— Task to complete —
Copy the listing below from the line containing "order: Hemiptera" through its last line, both included, leaving out the pictures.
::: Data lines
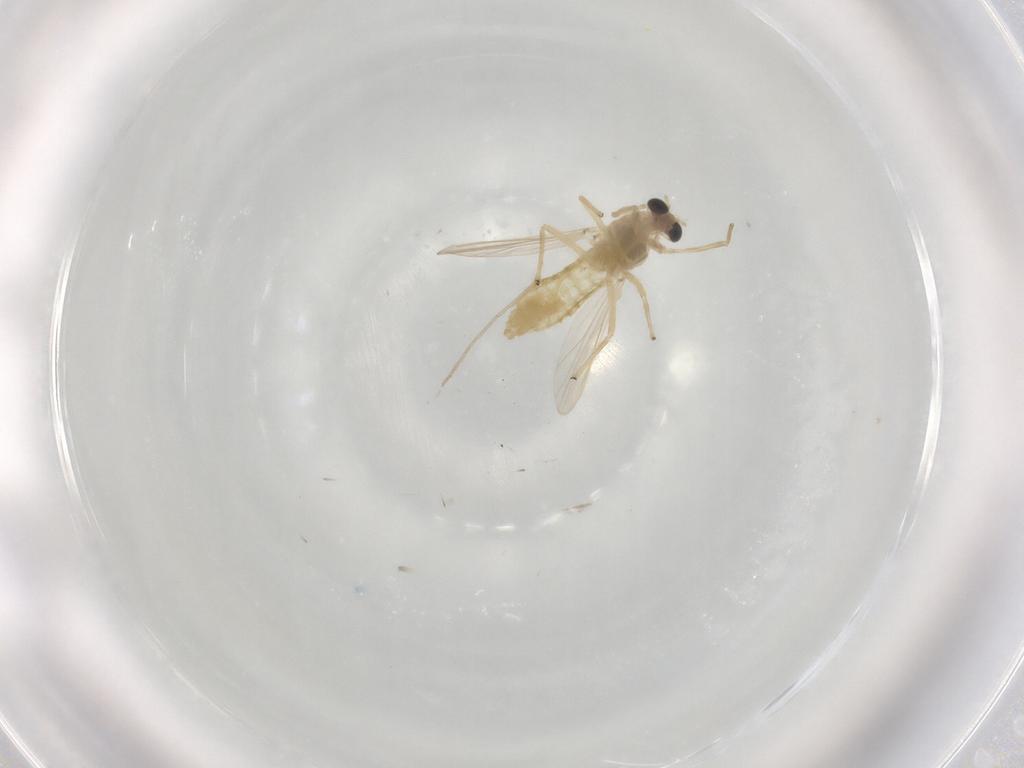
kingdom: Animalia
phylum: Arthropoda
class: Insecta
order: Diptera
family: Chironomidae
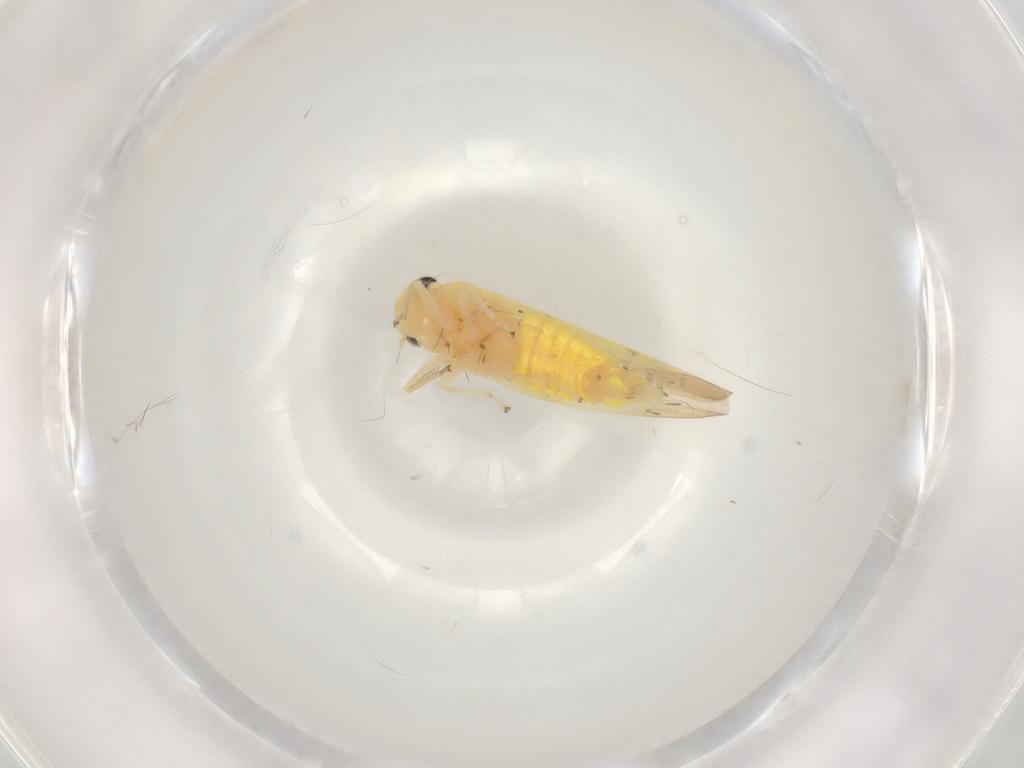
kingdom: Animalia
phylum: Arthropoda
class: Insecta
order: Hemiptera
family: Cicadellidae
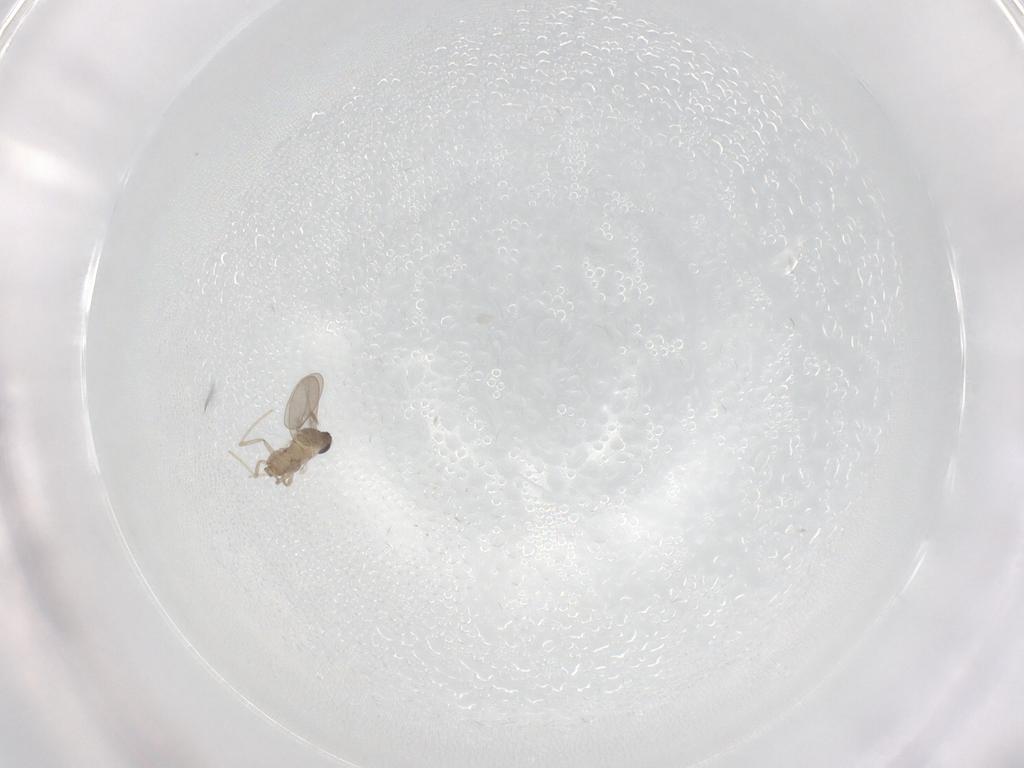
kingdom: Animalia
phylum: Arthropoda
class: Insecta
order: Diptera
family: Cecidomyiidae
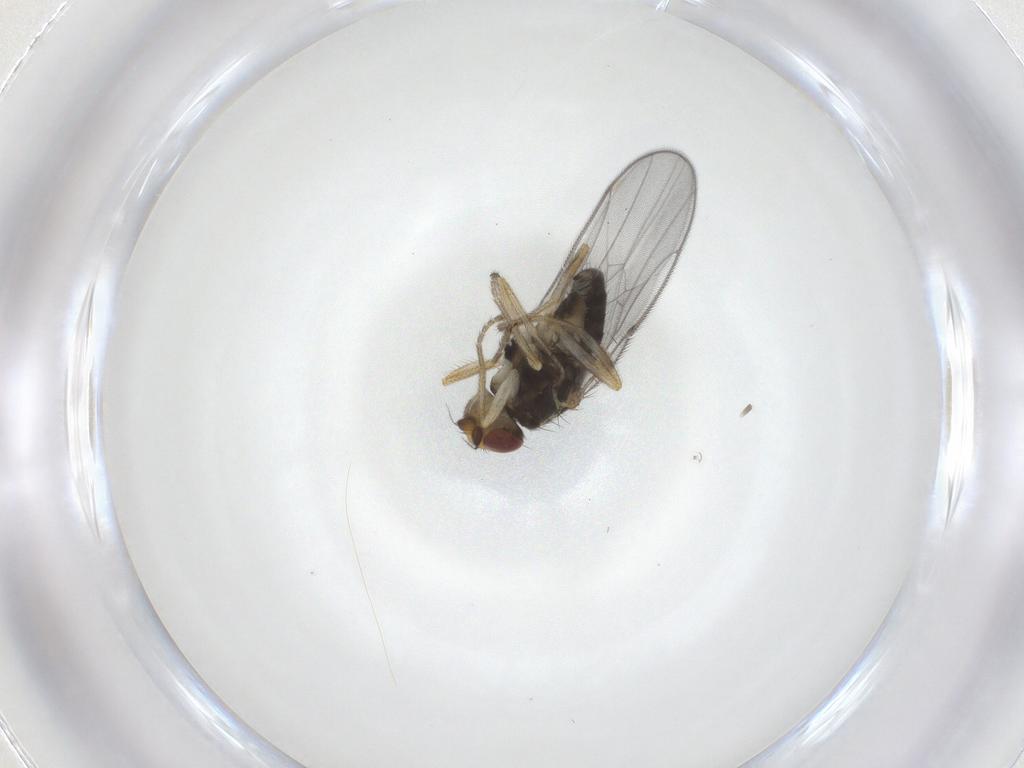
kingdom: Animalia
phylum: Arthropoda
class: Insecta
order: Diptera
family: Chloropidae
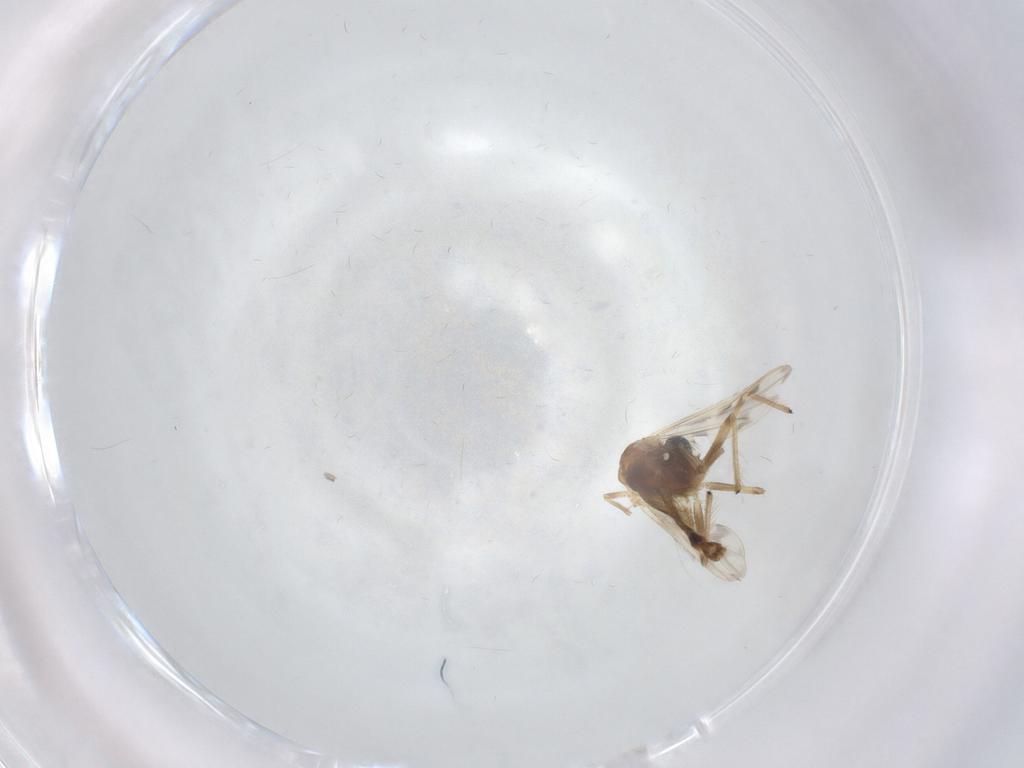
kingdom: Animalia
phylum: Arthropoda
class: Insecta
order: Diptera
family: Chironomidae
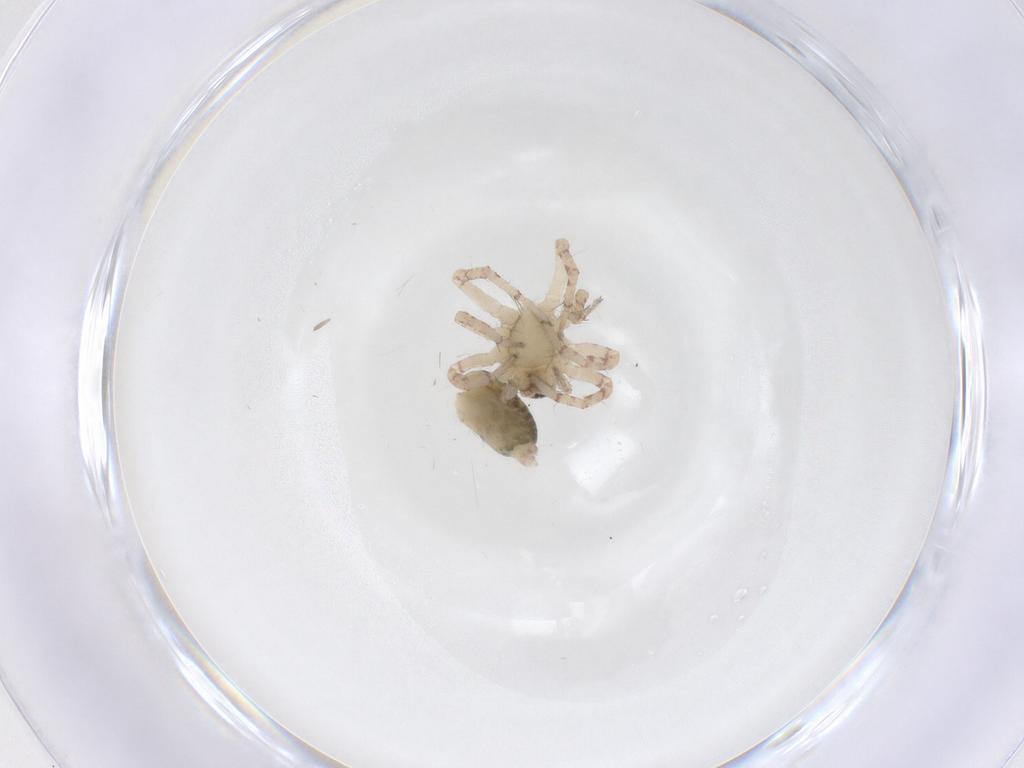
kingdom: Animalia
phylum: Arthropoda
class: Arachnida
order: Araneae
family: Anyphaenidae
::::::
— Solution to this task —
order: Hemiptera
family: Cicadellidae
kingdom: Animalia
phylum: Arthropoda
class: Insecta
order: Diptera
family: Cecidomyiidae
kingdom: Animalia
phylum: Arthropoda
class: Insecta
order: Diptera
family: Chloropidae
kingdom: Animalia
phylum: Arthropoda
class: Insecta
order: Diptera
family: Chironomidae
kingdom: Animalia
phylum: Arthropoda
class: Arachnida
order: Araneae
family: Anyphaenidae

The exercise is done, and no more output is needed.